After much discussion, St. Paul Mayor Chris Coleman and community leaders have agreed to ask outside auditors to review the police-civilian board that looks at citizen complaints against officers.
Coleman and Police Chief Tom Smith met Thursday with Jeff Martin, St. Paul NAACP president; the Rev. Charles Gill, St. Paul Black Interdenominational Ministerial Alliance president, and Tyrone Terrill, African American Leadership Council president, to discuss the performance of the city’s Police-Civilian Internal Affairs Review Commission, according to a news release.
City officials said the meeting, which had been planned for more than a month, was not related to the fatal shooting early Wednesday of Marcus Golden, a 24-year-old black man, by two police officers.
But Martin had said in the hours after the shooting that an internal review of the incident by the police-civilian commission would not be truly independent because the board is made up of police officers and residents who advise the chief.
The group held its first meeting in November, after the commission exonerated three officers who had been involved in the arrest and use of a stun gun on Chris Lollie, who is black. Video of Lollie’s encounter with the officers in a downtown skyway last year drew wide attention, and Martin said after the commission’s ruling that he thought the system was flawed.

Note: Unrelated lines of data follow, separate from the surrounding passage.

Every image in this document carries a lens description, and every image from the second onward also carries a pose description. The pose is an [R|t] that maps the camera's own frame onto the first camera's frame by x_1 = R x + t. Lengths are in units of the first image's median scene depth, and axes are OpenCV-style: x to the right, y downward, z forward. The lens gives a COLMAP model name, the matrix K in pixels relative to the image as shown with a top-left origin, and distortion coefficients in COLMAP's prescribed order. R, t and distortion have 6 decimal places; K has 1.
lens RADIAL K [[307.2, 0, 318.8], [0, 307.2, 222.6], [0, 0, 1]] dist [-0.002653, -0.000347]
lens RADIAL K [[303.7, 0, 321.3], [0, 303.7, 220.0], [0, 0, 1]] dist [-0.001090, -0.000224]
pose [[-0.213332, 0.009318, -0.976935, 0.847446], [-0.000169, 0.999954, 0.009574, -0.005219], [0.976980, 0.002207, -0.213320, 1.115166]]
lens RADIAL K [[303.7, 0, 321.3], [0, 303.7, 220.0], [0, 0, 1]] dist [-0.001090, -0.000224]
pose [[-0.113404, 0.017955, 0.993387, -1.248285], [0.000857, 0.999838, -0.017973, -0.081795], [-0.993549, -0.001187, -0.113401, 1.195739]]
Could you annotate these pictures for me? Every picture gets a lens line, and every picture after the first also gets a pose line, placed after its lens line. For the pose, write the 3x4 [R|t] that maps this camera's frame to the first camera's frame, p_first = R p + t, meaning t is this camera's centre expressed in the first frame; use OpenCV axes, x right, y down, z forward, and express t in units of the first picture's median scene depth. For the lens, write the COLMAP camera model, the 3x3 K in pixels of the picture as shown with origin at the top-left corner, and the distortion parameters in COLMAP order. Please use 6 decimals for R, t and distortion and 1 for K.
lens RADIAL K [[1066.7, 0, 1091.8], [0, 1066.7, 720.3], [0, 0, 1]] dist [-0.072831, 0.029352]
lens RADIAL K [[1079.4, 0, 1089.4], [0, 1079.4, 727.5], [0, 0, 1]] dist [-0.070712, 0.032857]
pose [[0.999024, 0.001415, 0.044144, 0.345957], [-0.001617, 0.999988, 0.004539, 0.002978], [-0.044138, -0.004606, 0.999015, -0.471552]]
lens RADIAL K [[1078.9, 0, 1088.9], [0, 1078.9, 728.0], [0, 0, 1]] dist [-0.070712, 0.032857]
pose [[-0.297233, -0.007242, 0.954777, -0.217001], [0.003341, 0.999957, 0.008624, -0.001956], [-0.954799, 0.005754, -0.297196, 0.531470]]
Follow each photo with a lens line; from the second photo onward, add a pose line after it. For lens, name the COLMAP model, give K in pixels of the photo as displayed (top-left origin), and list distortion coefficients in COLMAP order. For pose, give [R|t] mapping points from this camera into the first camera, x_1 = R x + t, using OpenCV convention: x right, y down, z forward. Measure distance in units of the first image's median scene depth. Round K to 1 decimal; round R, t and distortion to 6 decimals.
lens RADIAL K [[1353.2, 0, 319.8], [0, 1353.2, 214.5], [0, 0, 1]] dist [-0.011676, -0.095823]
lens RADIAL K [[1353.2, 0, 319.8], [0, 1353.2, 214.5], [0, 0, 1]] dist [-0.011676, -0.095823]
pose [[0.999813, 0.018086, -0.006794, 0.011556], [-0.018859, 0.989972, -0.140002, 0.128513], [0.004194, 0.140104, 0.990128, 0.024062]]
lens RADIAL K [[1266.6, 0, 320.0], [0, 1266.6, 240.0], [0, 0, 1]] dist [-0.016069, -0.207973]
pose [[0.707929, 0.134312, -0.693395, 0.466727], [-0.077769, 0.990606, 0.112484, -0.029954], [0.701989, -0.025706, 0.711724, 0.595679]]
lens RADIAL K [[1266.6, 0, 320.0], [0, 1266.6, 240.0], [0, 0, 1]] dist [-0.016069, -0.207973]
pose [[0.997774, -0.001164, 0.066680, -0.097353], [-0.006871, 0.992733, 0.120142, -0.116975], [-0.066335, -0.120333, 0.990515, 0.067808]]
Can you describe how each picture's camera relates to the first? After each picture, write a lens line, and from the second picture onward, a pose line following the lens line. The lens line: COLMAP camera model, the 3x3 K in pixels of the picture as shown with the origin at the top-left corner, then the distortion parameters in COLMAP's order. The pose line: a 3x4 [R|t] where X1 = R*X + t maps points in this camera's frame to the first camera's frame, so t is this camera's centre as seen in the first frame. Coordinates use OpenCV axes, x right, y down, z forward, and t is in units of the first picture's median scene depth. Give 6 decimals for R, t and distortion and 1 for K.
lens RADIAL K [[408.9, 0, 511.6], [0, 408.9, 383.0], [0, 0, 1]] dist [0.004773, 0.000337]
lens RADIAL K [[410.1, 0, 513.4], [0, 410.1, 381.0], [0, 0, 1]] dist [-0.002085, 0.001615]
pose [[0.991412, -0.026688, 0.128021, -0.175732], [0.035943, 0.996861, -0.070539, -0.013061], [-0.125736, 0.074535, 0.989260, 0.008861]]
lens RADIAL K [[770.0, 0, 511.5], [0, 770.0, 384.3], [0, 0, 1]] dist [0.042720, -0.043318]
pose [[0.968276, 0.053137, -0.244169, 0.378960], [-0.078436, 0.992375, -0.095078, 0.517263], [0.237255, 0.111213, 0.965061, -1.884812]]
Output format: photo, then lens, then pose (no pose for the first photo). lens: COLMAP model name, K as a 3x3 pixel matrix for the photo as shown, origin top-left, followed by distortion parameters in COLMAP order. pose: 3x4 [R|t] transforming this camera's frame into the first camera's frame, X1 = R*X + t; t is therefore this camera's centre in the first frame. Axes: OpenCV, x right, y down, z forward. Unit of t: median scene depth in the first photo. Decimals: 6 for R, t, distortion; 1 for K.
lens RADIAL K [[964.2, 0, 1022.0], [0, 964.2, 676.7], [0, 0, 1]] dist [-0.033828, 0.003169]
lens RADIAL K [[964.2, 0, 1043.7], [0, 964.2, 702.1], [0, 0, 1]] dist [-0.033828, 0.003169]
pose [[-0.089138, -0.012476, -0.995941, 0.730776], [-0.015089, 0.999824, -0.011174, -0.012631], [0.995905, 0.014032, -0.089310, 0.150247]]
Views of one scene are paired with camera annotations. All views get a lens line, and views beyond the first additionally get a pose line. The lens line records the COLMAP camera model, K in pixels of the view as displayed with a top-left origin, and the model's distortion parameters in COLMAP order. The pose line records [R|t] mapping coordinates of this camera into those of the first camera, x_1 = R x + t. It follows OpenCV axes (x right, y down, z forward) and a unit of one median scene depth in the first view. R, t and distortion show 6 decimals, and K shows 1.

“We agreed today that we need to begin with an audit … including conversations with all of the founding members,” Coleman said in a statement. “We need to know what, if anything, is broken before we can identify what needs to be fixed and how we might proceed.”
A grand jury will first review fatal officer-involved shootings to decide whether criminal charges should be filed. An internal review comes next.
The civilian review commission, founded in 1993, is made up of five citizens and two members of the St. Paul Police Federation. It reviews all citizen complaints alleging excessive force, discrimination, poor public relations and improper procedures or conduct by police. It also reviews complaints referred by the mayor or police chief, and all instances when an officer fires a gun for a reason other than training.
The commission recommends a disposition on investigations it reviews and also disciplinary action, when warranted, to the police chief, who has final authority.
Details such as when the audit will be conducted, who will conduct it and how much it will cost have not been determined yet, said Tonya Tennessen, spokeswoman for the mayor.
The audit is likely to include an evaluation of the number of cases reviewed, how many cases are sustained and how those numbers compare with other cities, she said.
Auditors may also look at police review structures used elsewhere. Tennessen said the audit should include talks with the founding members of the commission, including black leaders, police and city administrators at the time.